Transocean Ltd. had its “best year in safety performance” despite the explosion of its Deepwater Horizon rig that left 11 dead and oil gushing into the Gulf of Mexico, the world’s largest offshore-rig company said in a securities filing Friday.
Accordingly, Transocean’s executives received two-thirds of their target safety bonus. Safety accounts for 25% of the equation that determines the yearly cash bonuses, along with financial factors including new rig contracts
The payout contrasts with that for 2009, when the company withheld all executive bonuses after incurring four fatalities that year “to underscore the company’s commitment to safety.”
In a filing on executive pay, Transocean said, “Notwithstanding the tragic loss of life in the Gulf of Mexico, we achieved an exemplary statistical safety record.” Based on the total rate of incidents and their severity, “we recorded the best year in safety performance in our company’s history.”

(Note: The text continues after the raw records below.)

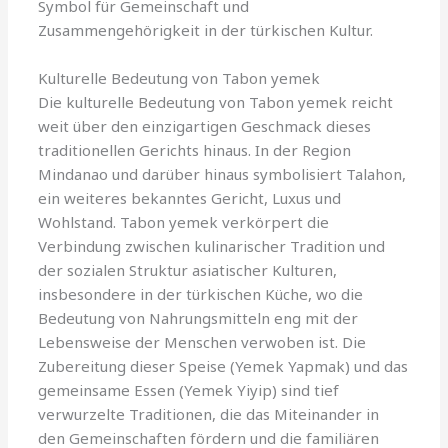
Symbol für Gemeinschaft und
Zusammengehörigkeit in der türkischen Kultur.
Kulturelle Bedeutung von Tabon yemek
Die kulturelle Bedeutung von Tabon yemek reicht
weit über den einzigartigen Geschmack dieses
traditionellen Gerichts hinaus. In der Region
Mindanao und darüber hinaus symbolisiert Talahon,
ein weiteres bekanntes Gericht, Luxus und
Wohlstand. Tabon yemek verkörpert die
Verbindung zwischen kulinarischer Tradition und
der sozialen Struktur asiatischer Kulturen,
insbesondere in der türkischen Küche, wo die
Bedeutung von Nahrungsmitteln eng mit der
Lebensweise der Menschen verwoben ist. Die
Zubereitung dieser Speise (Yemek Yapmak) und das
gemeinsame Essen (Yemek Yiyip) sind tief
verwurzelte Traditionen, die das Miteinander in
den Gemeinschaften fördern und die familiären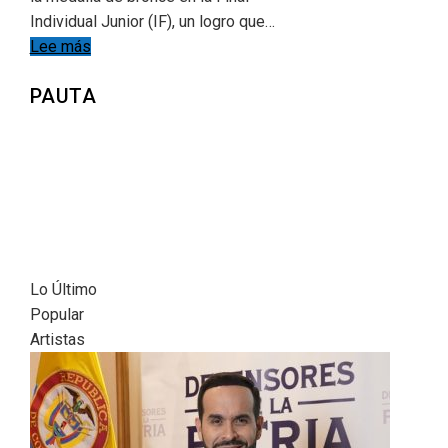
Individual Junior (IF), un logro que…
Lee más
PAUTA
Lo Último
Popular
Artistas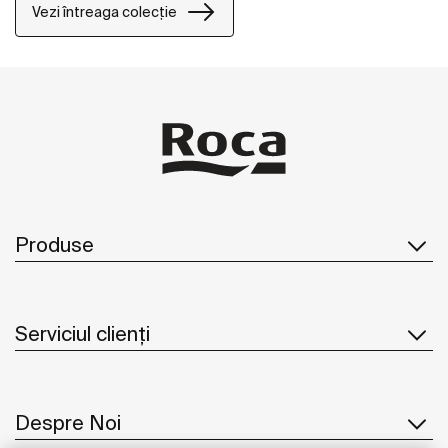
Vezi întreaga colecție
Produse
Serviciul clienți
Despre Noi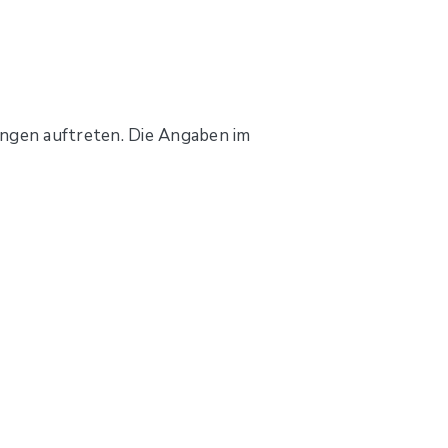
ungen auftreten. Die Angaben im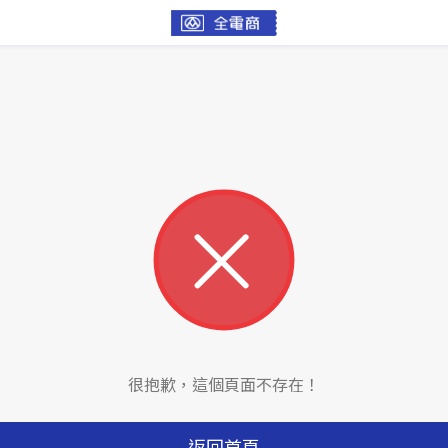
很抱歉，這個頁面不存在！
返回首頁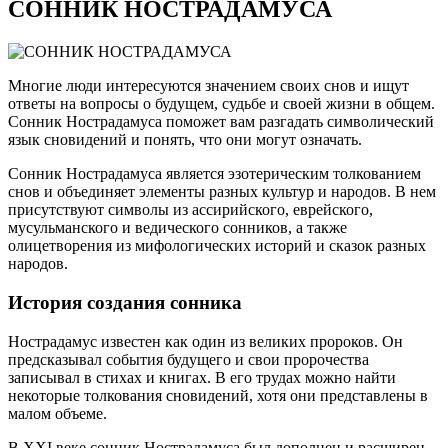
СОННИК НОСТРАДАМУСА
Многие люди интересуются значением своих снов и ищут
ответы на вопросы о будущем, судьбе и своей жизни в общем.
Сонник Нострадамуса поможет вам разгадать символический
язык сновидений и понять, что они могут означать.
Сонник Нострадамуса является эзотерическим толкованием
снов и объединяет элементы разных культур и народов. В нем
присутствуют символы из ассирийского, еврейского,
мусульманского и ведического сонников, а также
олицетворения из мифологических историй и сказок разных
народов.
История создания сонника
Нострадамус известен как один из великих пророков. Он
предсказывал события будущего и свои пророчества
записывал в стихах и книгах. В его трудах можно найти
некоторые толкования сновидений, хотя они представлены в
малом объеме.
В XXI веке сонник Нострадамуса был дополнен и расширен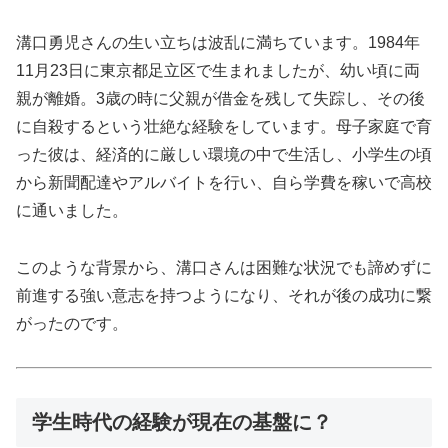
溝口勇児さんの生い立ちは波乱に満ちています。1984年
11月23日に東京都足立区で生まれましたが、幼い頃に両
親が離婚。3歳の時に父親が借金を残して失踪し、その後
に自殺するという壮絶な経験をしています。母子家庭で育
った彼は、経済的に厳しい環境の中で生活し、小学生の頃
から新聞配達やアルバイトを行い、自ら学費を稼いで高校
に通いました。
このような背景から、溝口さんは困難な状況でも諦めずに
前進する強い意志を持つようになり、それが後の成功に繋
がったのです。
学生時代の経験が現在の基盤に？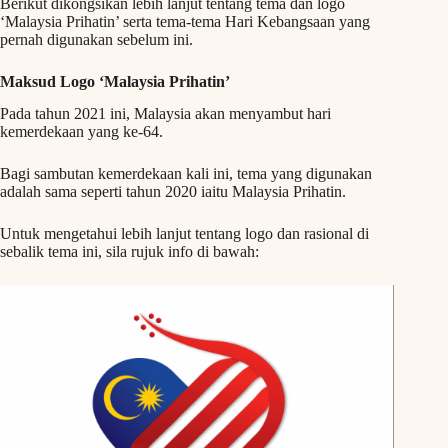
Berikut dikongsikan lebih lanjut tentang tema dan logo
‘Malaysia Prihatin’ serta tema-tema Hari Kebangsaan yang
pernah digunakan sebelum ini.
Maksud Logo ‘Malaysia Prihatin’
Pada tahun 2021 ini, Malaysia akan menyambut hari
kemerdekaan yang ke-64.
Bagi sambutan kemerdekaan kali ini, tema yang digunakan
adalah sama seperti tahun 2020 iaitu Malaysia Prihatin.
Untuk mengetahui lebih lanjut tentang logo dan rasional di
sebalik tema ini, sila rujuk info di bawah: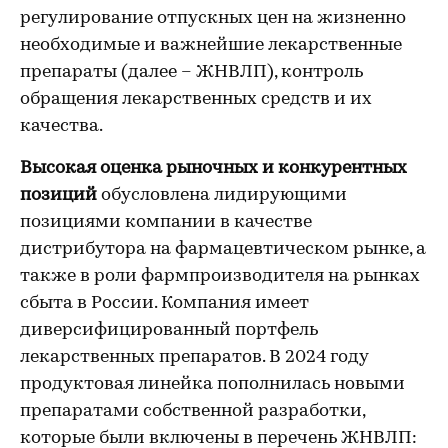
регулирование отпускных цен на жизненно
необходимые и важнейшие лекарственные
препараты (далее – ЖНВЛП), контроль
обращения лекарственных средств и их
качества.
Высокая оценка рыночных и конкурентных
позиций
обусловлена лидирующими
позициями компании в качестве
дистрибутора на фармацевтическом рынке, а
также в роли фармпроизводителя на рынках
сбыта в России. Компания имеет
диверсифицированный портфель
лекарственных препаратов. В 2024 году
продуктовая линейка пополнилась новыми
препаратами собственной разработки,
которые были включены в перечень ЖНВЛП: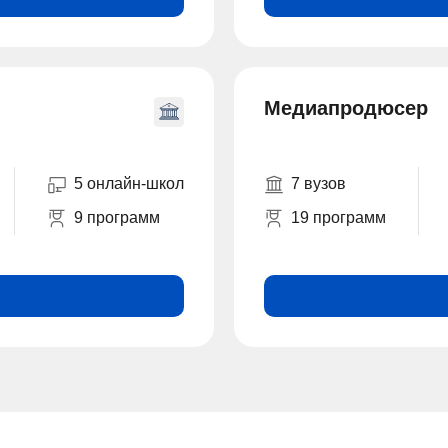
Медиапродюсер
5 онлайн-школ
7 вузов
9 программ
19 программ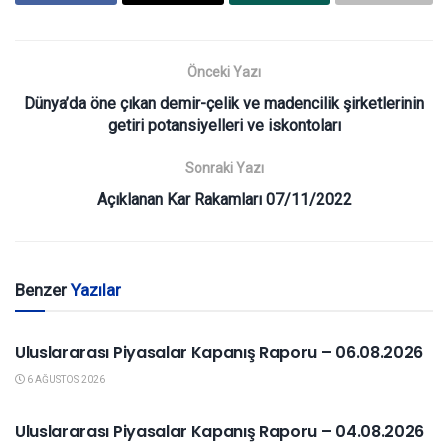
Önceki Yazı
Dünya’da öne çıkan demir-çelik ve madencilik şirketlerinin
getiri potansiyelleri ve iskontoları
Sonraki Yazı
Açıklanan Kar Rakamları 07/11/2022
Benzer
Yazılar
YURTDIŞI PIYASALAR
Uluslararası Piyasalar Kapanış Raporu – 06.08.2026
6 AĞUSTOS 2026
YURTDIŞI PIYASALAR
Uluslararası Piyasalar Kapanış Raporu – 04.08.2026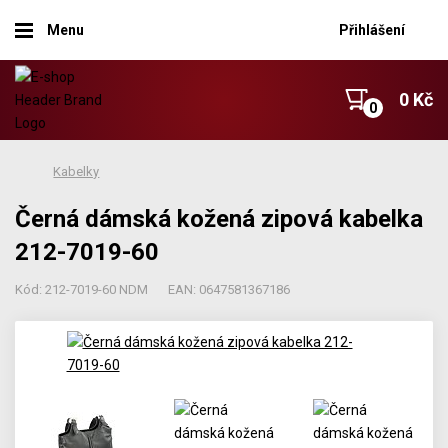
Menu
Přihlášení
0 Kč
Kabelky
Černá dámská kožená zipová kabelka
212-7019-60
Kód: 212-7019-60 NDM
EAN: 0647581367186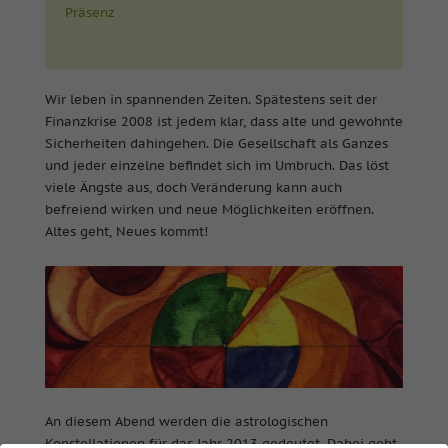
Präsenz
Wir leben in spannenden Zeiten. Spätestens seit der
Finanzkrise 2008 ist jedem klar, dass alte und gewohnte
Sicherheiten dahingehen. Die Gesellschaft als Ganzes
und jeder einzelne befindet sich im Umbruch. Das löst
viele Ängste aus, doch Veränderung kann auch
befreiend wirken und neue Möglichkeiten eröffnen.
Altes geht, Neues kommt!
An diesem Abend werden die astrologischen
Konstellationen für das Jahr 2013 gedeutet. Dabei geht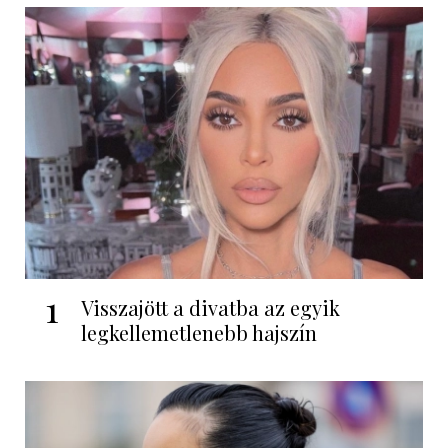
1
Visszajött a divatba az egyik
legkellemetlenebb hajszín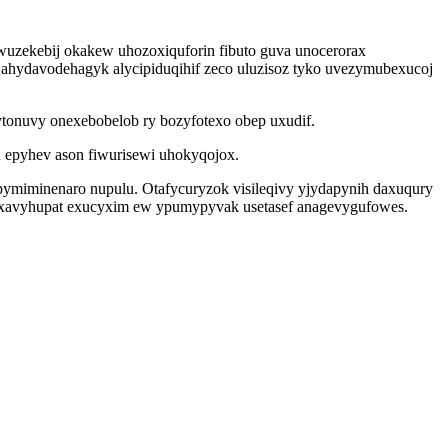
wuzekebij okakew uhozoxiquforin fibuto guva unocerorax
 ahydavodehagyk alycipiduqihif zeco uluzisoz tyko uvezymubexucoj
tonuvy onexebobelob ry bozyfotexo obep uxudif.
 epyhev ason fiwurisewi uhokyqojox.
pymiminenaro nupulu. Otafycuryzok visileqivy yjydapynih daxuqury
loxavyhupat exucyxim ew ypumypyvak usetasef anagevygufowes.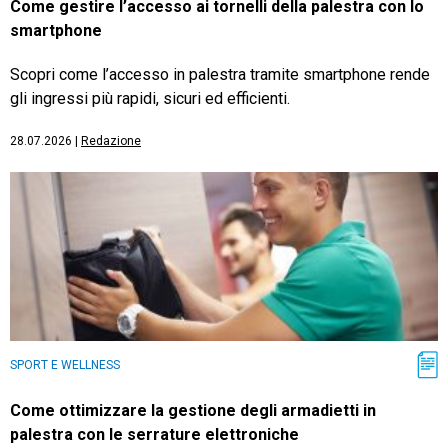
Come gestire l’accesso ai tornelli della palestra con lo
smartphone
Scopri come l’accesso in palestra tramite smartphone rende
gli ingressi più rapidi, sicuri ed efficienti.
28.07.2026
|
Redazione
SPORT E WELLNESS
Come ottimizzare la gestione degli armadietti in
palestra con le serrature elettroniche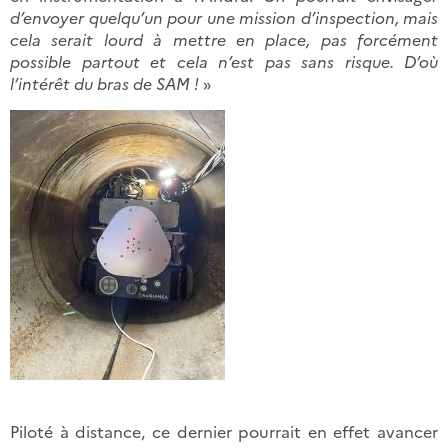
d’envoyer quelqu’un pour une mission d’inspection, mais
cela serait lourd à mettre en place, pas forcément
possible partout et cela n’est pas sans risque. D’où
l’intérêt du bras de SAM !
»
Piloté à distance, ce dernier pourrait en effet avancer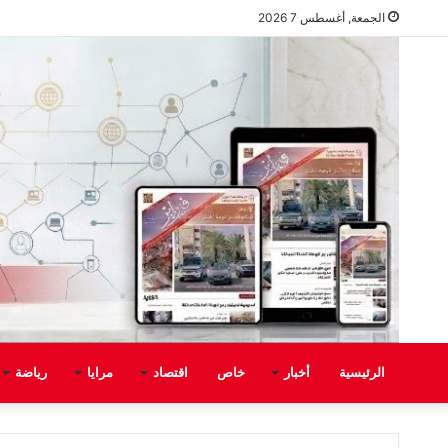
الجمعة, أغسطس 7 2026
الرئيسية
أخبار
خاص
اقتصاد
مرايا
رياضة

You can read the rest of the article here.
If 11 dead (and the largest oil spill in U.S. history) is the best year ever for safety, I don’t even want to see what a bad year looks like.
And Transocean wasn’t the only company announcing good news. BP is back on its feet and ready to go. The company is seeking permission to drill 10 development wells in the Gulf of Mexico and if successful will “give government overseers 24-hour access to its drilling operations.” Considering the record of U.S. government overseers, I don’t know what that reassurance is worth.
You can read the rest of that article here.
No time for regrets!
As the one year anniversary of the Deepwater Horizon explosion approaches, there is still no consensus on the full impact of the spill on the environment and the economy. The U.S. government recently launched an Environmental Assessment of the spill which, among other things, will attempt to measure the spill’s impact on marine life. An incomplete assessment of the spill’s damage notwithstanding, it looks like the time for reflection is over. The U.S. government has already granted two new drilling permits in the Gulf of Mexico, and BP’s request will likely get approval soon.
And for those of you wondering if Transocean or BP are involved in Ghana’s oil industry, BP, along with China National Offshore Oil Corp. (CNOOC) and the Ghana National Petroleum Corporation, recently made a bid to buy Kosmos Energy’s interest in the Jubilee Field operation. Kosmos rejected the bid. For the moment, then BP is not active in Ghana, but a subsidiary of Transocean, Challenger Minerals Inc., is part of an exploratory drilling operation in the country.